BEGIN

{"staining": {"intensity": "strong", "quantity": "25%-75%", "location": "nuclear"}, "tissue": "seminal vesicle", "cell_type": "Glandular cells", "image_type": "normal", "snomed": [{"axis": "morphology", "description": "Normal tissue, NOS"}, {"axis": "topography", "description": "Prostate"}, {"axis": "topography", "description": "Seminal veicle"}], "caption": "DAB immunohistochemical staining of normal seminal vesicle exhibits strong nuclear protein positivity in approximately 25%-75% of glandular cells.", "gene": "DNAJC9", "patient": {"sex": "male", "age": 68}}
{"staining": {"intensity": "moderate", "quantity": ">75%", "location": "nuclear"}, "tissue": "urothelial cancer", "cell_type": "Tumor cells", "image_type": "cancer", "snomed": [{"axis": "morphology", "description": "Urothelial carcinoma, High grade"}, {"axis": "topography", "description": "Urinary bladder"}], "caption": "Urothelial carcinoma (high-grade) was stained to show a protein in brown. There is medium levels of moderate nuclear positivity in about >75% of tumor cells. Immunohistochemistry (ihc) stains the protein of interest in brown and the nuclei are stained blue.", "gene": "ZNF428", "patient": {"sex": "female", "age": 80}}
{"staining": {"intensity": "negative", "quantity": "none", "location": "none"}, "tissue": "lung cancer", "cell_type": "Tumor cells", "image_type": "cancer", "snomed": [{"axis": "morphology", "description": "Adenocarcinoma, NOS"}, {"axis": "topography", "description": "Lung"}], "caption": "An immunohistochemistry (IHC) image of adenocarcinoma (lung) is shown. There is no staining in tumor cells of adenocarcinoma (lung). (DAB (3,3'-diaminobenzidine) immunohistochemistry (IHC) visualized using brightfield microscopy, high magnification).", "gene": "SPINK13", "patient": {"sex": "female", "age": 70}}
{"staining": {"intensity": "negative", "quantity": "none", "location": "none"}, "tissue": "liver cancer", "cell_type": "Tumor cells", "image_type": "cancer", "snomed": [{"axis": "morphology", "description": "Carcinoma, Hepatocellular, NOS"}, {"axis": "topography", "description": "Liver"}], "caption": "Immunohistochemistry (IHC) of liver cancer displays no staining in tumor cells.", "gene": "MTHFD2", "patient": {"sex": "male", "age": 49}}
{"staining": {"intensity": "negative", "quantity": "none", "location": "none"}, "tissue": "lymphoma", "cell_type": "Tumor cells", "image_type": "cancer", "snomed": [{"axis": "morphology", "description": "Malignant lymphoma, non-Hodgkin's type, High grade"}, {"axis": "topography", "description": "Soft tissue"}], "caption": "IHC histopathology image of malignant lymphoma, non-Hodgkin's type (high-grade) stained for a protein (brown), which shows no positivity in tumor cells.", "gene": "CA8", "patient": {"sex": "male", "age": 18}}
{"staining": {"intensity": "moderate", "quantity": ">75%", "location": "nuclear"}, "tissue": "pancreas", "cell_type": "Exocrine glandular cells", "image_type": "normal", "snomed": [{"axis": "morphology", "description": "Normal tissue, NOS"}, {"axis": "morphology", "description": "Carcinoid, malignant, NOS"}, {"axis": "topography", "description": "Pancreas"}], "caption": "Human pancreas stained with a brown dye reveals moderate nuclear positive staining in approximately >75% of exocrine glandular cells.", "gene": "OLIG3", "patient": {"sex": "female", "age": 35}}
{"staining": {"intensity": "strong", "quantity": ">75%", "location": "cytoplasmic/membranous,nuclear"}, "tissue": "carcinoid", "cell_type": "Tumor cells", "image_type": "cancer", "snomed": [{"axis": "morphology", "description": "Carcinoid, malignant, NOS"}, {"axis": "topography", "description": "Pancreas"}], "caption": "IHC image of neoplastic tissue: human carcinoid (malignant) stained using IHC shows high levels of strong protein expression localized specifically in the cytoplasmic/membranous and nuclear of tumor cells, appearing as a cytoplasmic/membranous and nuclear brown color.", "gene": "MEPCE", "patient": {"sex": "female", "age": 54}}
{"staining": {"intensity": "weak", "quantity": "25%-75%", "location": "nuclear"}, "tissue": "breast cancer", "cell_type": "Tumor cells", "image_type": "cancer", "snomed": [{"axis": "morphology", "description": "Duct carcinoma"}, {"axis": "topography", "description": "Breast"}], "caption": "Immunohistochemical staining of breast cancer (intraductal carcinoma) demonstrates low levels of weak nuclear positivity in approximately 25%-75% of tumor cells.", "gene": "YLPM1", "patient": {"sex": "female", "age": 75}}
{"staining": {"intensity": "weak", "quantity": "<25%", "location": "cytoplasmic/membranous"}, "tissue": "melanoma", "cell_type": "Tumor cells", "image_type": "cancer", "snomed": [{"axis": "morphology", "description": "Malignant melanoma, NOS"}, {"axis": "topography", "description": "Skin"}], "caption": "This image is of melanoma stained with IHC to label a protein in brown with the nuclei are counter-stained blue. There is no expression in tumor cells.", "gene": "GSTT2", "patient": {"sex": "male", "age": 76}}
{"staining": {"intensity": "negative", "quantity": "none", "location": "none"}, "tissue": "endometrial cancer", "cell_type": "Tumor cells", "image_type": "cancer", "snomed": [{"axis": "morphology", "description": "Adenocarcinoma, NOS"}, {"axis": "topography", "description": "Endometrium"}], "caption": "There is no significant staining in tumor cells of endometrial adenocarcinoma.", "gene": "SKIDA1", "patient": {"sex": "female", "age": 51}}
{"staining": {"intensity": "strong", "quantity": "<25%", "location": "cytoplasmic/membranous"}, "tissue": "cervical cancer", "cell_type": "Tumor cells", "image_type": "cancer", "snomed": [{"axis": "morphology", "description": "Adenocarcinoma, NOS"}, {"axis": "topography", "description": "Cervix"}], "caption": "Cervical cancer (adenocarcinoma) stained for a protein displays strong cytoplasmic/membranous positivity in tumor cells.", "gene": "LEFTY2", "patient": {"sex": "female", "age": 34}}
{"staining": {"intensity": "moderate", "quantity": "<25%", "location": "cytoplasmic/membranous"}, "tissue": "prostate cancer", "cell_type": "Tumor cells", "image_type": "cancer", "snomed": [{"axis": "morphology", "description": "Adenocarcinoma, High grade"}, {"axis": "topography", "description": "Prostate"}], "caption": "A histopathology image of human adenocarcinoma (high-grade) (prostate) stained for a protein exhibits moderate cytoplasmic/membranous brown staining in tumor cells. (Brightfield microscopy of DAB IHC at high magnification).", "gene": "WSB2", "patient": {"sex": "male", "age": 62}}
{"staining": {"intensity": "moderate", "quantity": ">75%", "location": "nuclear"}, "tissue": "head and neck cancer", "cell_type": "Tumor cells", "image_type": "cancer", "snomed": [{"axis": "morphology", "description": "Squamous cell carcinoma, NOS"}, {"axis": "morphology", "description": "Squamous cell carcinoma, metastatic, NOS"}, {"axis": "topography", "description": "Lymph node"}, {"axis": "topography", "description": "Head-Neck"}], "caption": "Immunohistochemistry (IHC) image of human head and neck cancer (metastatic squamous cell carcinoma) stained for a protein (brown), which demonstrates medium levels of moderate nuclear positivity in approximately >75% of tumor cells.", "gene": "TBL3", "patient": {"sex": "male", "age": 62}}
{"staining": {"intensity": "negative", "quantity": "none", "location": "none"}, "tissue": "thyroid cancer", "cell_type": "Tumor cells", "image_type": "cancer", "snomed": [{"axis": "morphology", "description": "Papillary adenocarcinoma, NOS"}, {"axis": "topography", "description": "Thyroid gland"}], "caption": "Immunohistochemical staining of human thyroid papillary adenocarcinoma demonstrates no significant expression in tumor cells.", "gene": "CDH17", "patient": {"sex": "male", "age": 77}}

END

* _Problem description_
Search the material above for the word "nuclei", and return each line that holds it.

* _Answer section_
{"staining": {"intensity": "moderate", "quantity": ">75%", "location": "nuclear"}, "tissue": "urothelial cancer", "cell_type": "Tumor cells", "image_type": "cancer", "snomed": [{"axis": "morphology", "description": "Urothelial carcinoma, High grade"}, {"axis": "topography", "description": "Urinary bladder"}], "caption": "Urothelial carcinoma (high-grade) was stained to show a protein in brown. There is medium levels of moderate nuclear positivity in about >75% of tumor cells. Immunohistochemistry (ihc) stains the protein of interest in brown and the nuclei are stained blue.", "gene": "ZNF428", "patient": {"sex": "female", "age": 80}}
{"staining": {"intensity": "weak", "quantity": "<25%", "location": "cytoplasmic/membranous"}, "tissue": "melanoma", "cell_type": "Tumor cells", "image_type": "cancer", "snomed": [{"axis": "morphology", "description": "Malignant melanoma, NOS"}, {"axis": "topography", "description": "Skin"}], "caption": "This image is of melanoma stained with IHC to label a protein in brown with the nuclei are counter-stained blue. There is no expression in tumor cells.", "gene": "GSTT2", "patient": {"sex": "male", "age": 76}}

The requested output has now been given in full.